TASK ITEM: Your task is to repeat exactly the lines below between the line holding "histopathology image displays" and the line holding "(IHC) micrograph of", inclusive, and only those.

DATA TO PROCESS:

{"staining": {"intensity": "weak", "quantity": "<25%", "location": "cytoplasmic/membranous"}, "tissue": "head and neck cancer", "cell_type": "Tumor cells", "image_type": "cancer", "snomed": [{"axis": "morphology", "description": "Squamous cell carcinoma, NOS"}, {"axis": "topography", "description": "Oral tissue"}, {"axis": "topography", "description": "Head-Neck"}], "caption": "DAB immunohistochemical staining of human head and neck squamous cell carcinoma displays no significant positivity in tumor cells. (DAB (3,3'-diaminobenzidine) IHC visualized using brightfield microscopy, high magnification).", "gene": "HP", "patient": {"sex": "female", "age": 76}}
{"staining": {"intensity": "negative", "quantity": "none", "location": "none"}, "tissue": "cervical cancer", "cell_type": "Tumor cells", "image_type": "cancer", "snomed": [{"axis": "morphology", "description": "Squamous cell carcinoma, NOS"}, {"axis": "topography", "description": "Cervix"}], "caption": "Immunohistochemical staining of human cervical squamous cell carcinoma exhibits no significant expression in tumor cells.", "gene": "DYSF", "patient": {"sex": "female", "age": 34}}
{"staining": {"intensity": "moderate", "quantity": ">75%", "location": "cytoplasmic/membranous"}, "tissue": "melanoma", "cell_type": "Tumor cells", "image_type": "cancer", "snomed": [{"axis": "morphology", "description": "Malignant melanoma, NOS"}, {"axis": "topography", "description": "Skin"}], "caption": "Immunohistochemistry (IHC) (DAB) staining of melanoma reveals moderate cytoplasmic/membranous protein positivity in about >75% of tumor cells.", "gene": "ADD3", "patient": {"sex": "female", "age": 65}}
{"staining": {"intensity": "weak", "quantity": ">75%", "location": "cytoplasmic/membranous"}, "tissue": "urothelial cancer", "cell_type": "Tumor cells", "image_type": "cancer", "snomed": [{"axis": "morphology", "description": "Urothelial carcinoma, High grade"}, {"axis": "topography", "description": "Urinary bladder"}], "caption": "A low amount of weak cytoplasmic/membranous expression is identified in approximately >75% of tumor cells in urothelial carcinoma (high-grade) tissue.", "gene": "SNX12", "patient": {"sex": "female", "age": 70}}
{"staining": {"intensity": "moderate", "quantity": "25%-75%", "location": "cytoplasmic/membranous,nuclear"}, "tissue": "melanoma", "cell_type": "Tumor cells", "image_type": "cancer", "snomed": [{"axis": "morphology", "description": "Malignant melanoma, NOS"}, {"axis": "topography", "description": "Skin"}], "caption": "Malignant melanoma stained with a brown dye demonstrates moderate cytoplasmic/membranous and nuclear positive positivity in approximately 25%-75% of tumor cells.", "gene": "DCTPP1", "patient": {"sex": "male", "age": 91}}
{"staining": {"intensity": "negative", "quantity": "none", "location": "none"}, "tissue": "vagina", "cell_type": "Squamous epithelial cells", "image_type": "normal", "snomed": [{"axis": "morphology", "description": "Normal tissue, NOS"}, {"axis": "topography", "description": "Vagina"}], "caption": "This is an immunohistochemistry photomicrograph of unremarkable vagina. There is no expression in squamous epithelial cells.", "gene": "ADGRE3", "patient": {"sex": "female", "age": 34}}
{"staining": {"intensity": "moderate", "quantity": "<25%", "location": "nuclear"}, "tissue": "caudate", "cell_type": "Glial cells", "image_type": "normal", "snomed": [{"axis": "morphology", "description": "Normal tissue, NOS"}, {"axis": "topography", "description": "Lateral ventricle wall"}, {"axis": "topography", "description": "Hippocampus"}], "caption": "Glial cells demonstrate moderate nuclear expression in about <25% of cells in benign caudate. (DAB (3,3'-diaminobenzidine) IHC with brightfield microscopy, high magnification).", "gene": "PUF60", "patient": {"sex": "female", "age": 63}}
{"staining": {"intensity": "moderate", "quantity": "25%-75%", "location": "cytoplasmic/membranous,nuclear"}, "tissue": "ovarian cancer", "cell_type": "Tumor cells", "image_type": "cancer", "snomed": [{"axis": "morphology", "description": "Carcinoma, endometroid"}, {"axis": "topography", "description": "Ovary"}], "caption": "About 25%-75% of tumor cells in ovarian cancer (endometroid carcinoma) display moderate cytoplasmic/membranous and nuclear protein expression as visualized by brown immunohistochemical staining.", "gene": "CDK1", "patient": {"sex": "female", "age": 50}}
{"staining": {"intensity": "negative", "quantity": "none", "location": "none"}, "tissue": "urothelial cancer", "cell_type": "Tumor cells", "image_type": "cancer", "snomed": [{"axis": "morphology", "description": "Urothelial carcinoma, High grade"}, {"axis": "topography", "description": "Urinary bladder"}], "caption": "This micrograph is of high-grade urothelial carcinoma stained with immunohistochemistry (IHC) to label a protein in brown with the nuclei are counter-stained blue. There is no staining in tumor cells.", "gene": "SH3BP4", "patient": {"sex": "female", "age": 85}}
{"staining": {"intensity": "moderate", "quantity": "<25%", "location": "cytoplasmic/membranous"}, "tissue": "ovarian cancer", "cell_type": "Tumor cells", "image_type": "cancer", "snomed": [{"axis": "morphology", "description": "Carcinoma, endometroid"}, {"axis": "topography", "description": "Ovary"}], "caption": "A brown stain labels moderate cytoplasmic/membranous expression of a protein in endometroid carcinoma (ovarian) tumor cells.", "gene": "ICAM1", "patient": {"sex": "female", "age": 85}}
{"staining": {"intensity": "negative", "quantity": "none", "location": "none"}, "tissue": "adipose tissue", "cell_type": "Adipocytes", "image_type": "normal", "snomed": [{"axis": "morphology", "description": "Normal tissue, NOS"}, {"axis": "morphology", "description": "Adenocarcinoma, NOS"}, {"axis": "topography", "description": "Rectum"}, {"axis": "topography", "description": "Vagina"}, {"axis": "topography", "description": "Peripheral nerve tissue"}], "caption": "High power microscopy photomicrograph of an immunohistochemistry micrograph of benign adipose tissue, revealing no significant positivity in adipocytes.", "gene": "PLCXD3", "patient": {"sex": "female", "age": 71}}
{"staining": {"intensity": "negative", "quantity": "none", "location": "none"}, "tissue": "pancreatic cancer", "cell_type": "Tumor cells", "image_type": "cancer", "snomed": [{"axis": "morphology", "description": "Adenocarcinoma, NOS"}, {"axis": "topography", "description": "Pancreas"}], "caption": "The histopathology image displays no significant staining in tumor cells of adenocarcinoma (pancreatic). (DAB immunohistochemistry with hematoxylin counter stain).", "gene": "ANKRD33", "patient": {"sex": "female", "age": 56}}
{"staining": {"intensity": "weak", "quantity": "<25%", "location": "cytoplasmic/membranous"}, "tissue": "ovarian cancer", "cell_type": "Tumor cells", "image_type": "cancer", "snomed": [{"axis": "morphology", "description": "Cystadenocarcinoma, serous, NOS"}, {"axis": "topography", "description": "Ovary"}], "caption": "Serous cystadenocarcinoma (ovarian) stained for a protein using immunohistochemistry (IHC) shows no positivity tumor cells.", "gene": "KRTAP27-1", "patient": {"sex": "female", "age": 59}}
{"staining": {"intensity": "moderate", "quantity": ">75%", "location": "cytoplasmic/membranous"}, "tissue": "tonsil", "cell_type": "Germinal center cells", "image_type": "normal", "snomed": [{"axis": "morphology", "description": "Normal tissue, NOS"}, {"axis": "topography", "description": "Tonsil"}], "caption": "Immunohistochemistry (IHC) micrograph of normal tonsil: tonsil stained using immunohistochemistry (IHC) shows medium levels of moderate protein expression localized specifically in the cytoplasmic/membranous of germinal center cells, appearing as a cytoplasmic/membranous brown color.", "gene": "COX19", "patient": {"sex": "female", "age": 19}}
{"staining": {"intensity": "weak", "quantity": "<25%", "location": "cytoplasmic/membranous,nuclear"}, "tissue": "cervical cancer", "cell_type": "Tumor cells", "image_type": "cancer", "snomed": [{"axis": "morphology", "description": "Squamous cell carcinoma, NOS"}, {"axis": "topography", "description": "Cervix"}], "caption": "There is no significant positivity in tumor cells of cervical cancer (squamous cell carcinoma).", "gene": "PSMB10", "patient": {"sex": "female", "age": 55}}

EXPECTED ANSWER:
{"staining": {"intensity": "negative", "quantity": "none", "location": "none"}, "tissue": "pancreatic cancer", "cell_type": "Tumor cells", "image_type": "cancer", "snomed": [{"axis": "morphology", "description": "Adenocarcinoma, NOS"}, {"axis": "topography", "description": "Pancreas"}], "caption": "The histopathology image displays no significant staining in tumor cells of adenocarcinoma (pancreatic). (DAB immunohistochemistry with hematoxylin counter stain).", "gene": "ANKRD33", "patient": {"sex": "female", "age": 56}}
{"staining": {"intensity": "weak", "quantity": "<25%", "location": "cytoplasmic/membranous"}, "tissue": "ovarian cancer", "cell_type": "Tumor cells", "image_type": "cancer", "snomed": [{"axis": "morphology", "description": "Cystadenocarcinoma, serous, NOS"}, {"axis": "topography", "description": "Ovary"}], "caption": "Serous cystadenocarcinoma (ovarian) stained for a protein using immunohistochemistry (IHC) shows no positivity tumor cells.", "gene": "KRTAP27-1", "patient": {"sex": "female", "age": 59}}
{"staining": {"intensity": "moderate", "quantity": ">75%", "location": "cytoplasmic/membranous"}, "tissue": "tonsil", "cell_type": "Germinal center cells", "image_type": "normal", "snomed": [{"axis": "morphology", "description": "Normal tissue, NOS"}, {"axis": "topography", "description": "Tonsil"}], "caption": "Immunohistochemistry (IHC) micrograph of normal tonsil: tonsil stained using immunohistochemistry (IHC) shows medium levels of moderate protein expression localized specifically in the cytoplasmic/membranous of germinal center cells, appearing as a cytoplasmic/membranous brown color.", "gene": "COX19", "patient": {"sex": "female", "age": 19}}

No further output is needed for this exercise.